Solutions to the Haydys-Witten equations in 5 dimensions

This project falls within the Geometry and Topology, and Mathematical Analysis EPSRC research areas.

Towards the end of the 20th century, the study of anti-self-dual instantons and Seiberg-Witten theory, and their corresponding moduli spaces, laid the foundations for low dimensional gauge theory. In recent years, attempts have been made to use analogous equations to develop gauge theories on higher dimensional manifolds. One such set of equations is the Haydys-Witten equations. These are gauge theoretic equations on a 5-manifold that arise as a reduction of the Spin(7)-instanton equation in 8 dimensions. The equations were first studied by Haydys and Witten independently about 10 years ago.

The Haydys-Witten equations share many of the same properties as well studied equations on manifolds of various dimensions, which have been used to develop gauge theories in other contexts, but, even for simple manifolds, not much is known about their space of solutions. For example, it is not known whether the space of solutions of the equations over a compact manifold is itself compact. If this is the case, counting the solutions to the Haydys-Witten equations over a compact manifold would give a new integer invariant.

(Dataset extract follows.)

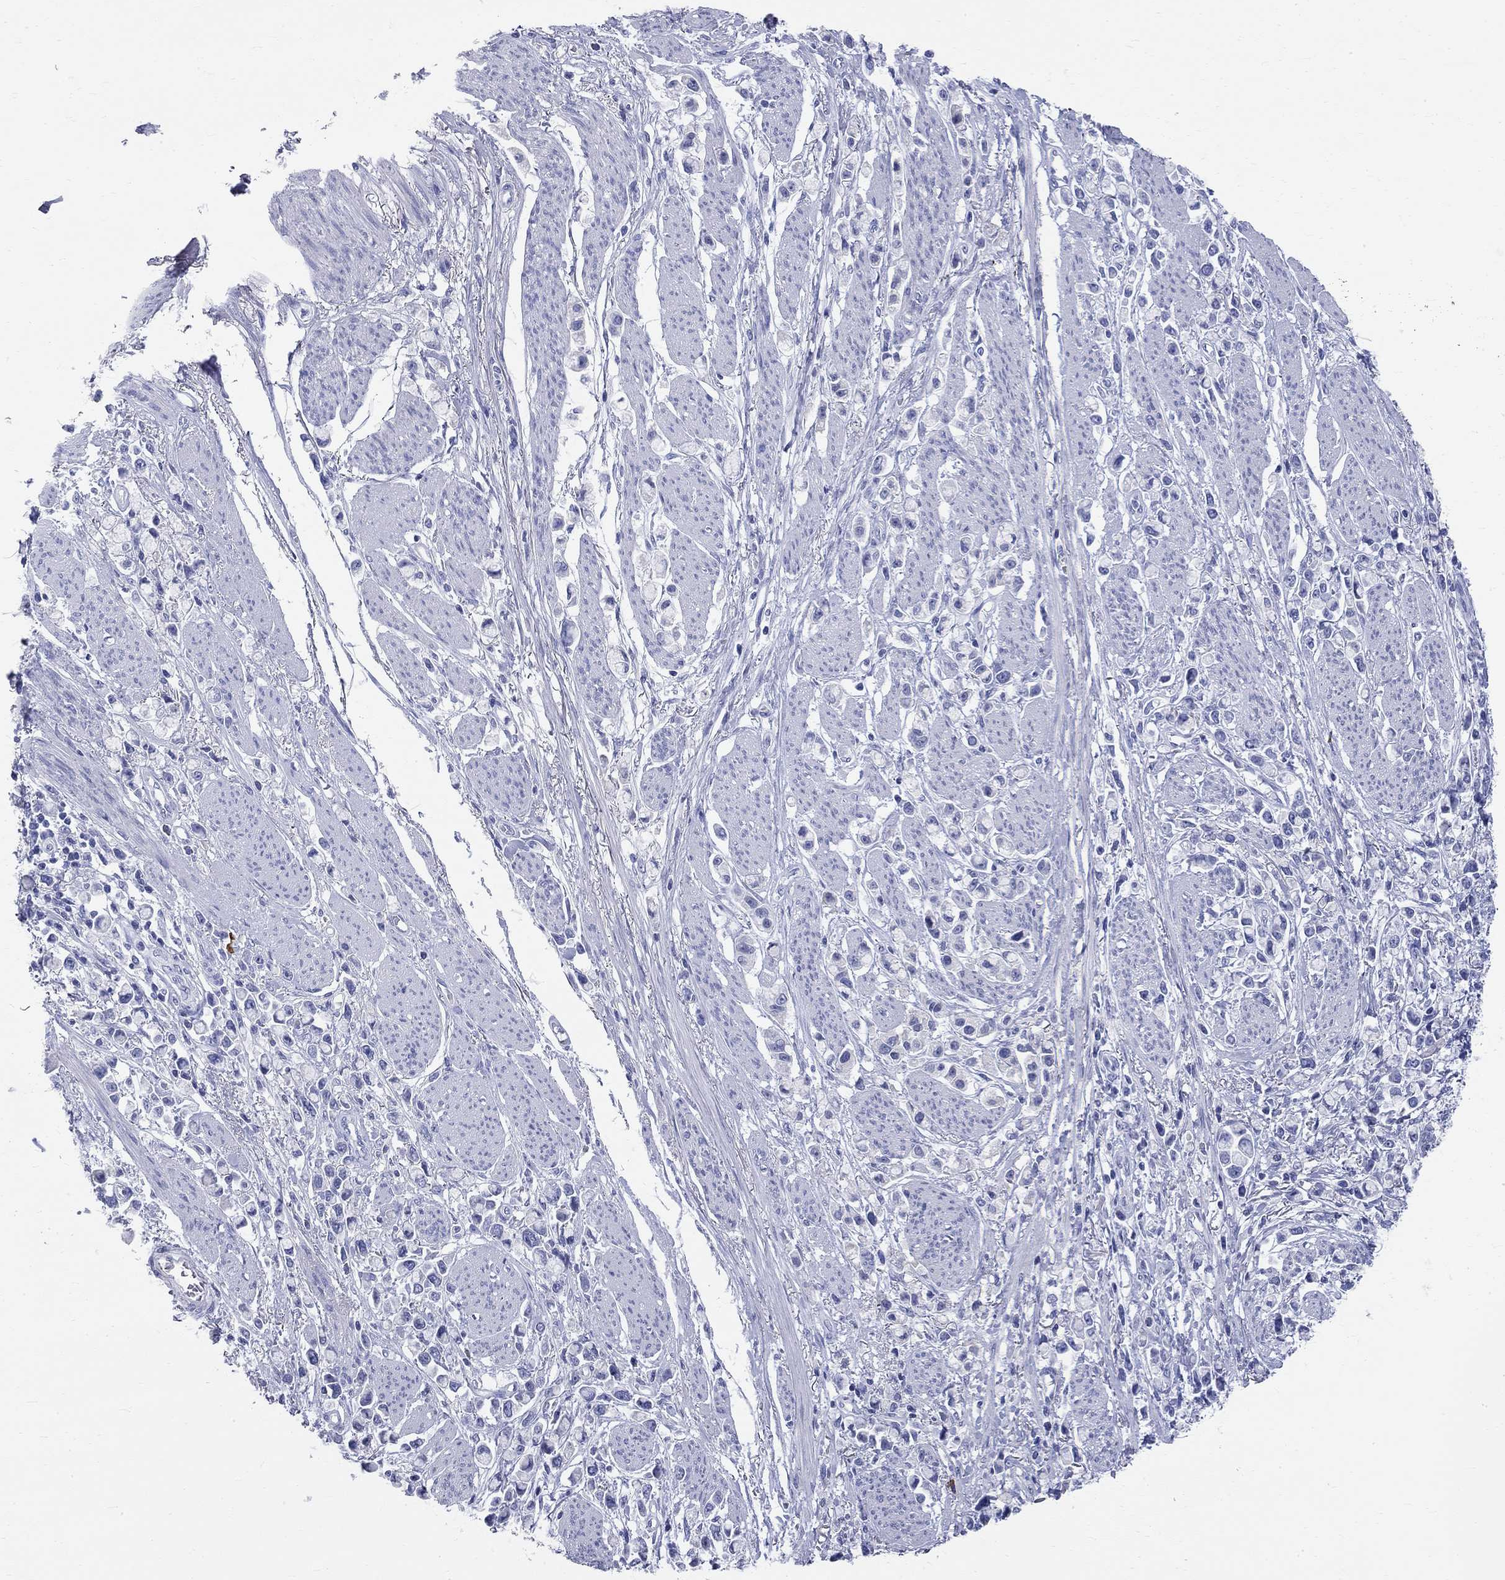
{"staining": {"intensity": "negative", "quantity": "none", "location": "none"}, "tissue": "stomach cancer", "cell_type": "Tumor cells", "image_type": "cancer", "snomed": [{"axis": "morphology", "description": "Adenocarcinoma, NOS"}, {"axis": "topography", "description": "Stomach"}], "caption": "Stomach cancer (adenocarcinoma) was stained to show a protein in brown. There is no significant staining in tumor cells.", "gene": "PHOX2B", "patient": {"sex": "female", "age": 81}}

The proposed research is to study the space of solutions to the Haydys-Witten equations. Initially there will be a focus on studying the solutions in simple cases, for example on a 5-sphere. This can be achieved by using imposed symmetry to reduce the dimension of the problem, as the equations then reduce to well known problems on lower dimensional manifolds. Once the space of solutions has been described in some simple cases, this should indicate directions of study to start formulating a more general theory of solutions to the Haydys-Witten equations in 5 dimensions, and hence the formulation of a five dimensional gauge theory.

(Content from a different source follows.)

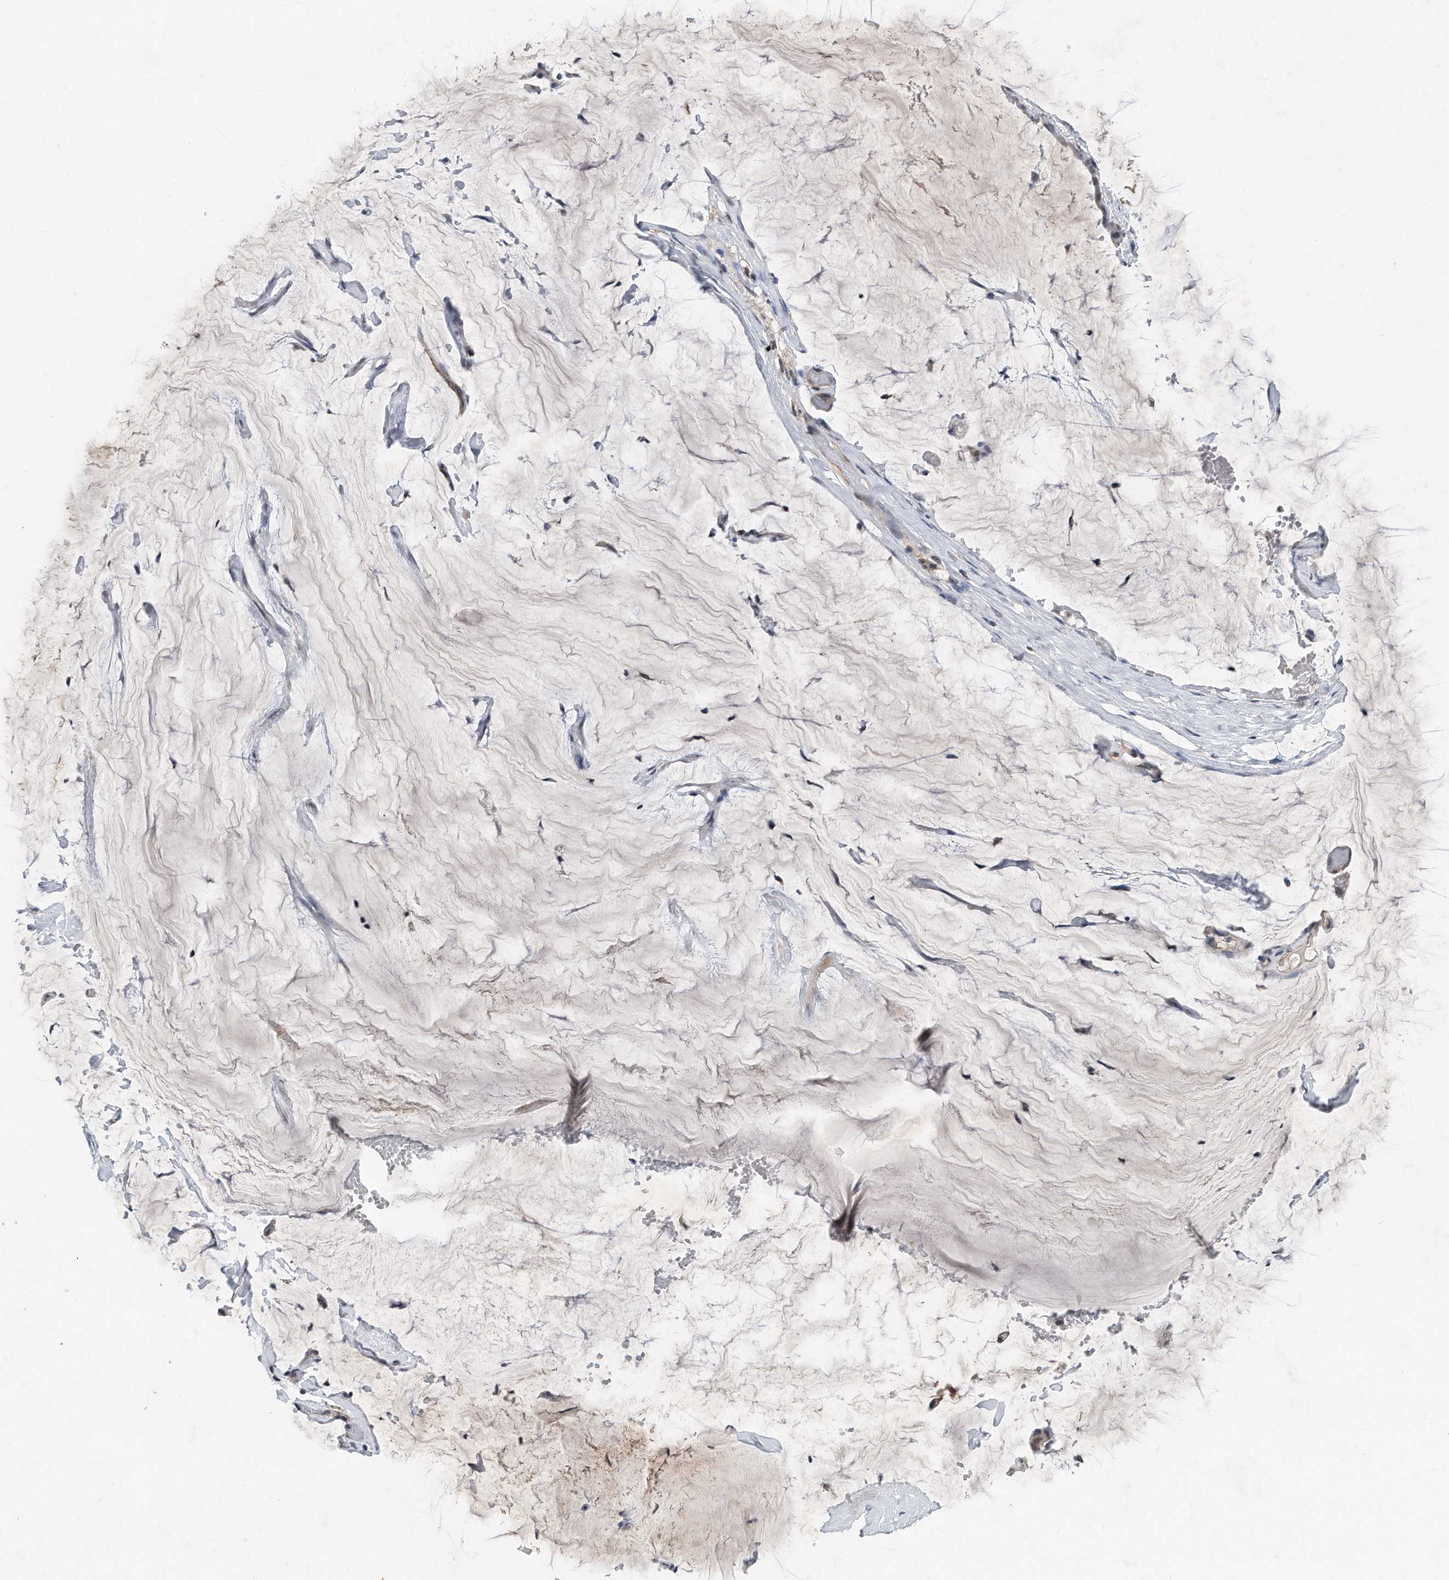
{"staining": {"intensity": "negative", "quantity": "none", "location": "none"}, "tissue": "ovarian cancer", "cell_type": "Tumor cells", "image_type": "cancer", "snomed": [{"axis": "morphology", "description": "Cystadenocarcinoma, mucinous, NOS"}, {"axis": "topography", "description": "Ovary"}], "caption": "The histopathology image displays no significant staining in tumor cells of ovarian cancer.", "gene": "TP53INP1", "patient": {"sex": "female", "age": 39}}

As shown by Haydys, by studying dimensional reductions of the Haydys-Witten equations one can obtain invariants for three and four dimensional manifolds. While there is interest in the Haydys-Witten equations in their own right, as described in Witten's original paper where equations were introduced to study the Jones polynomial of knots, which has links to string theory, the research has the potential to improve the understanding of 5-manifolds through a five dimensional gauge theory, and also the understanding of three and four dimensional manifolds through dimensional reduction. The development of this gauge theory also has the potential so shed light on how approaches to gauge theories may be generalised to manifolds of arbitrary dimension.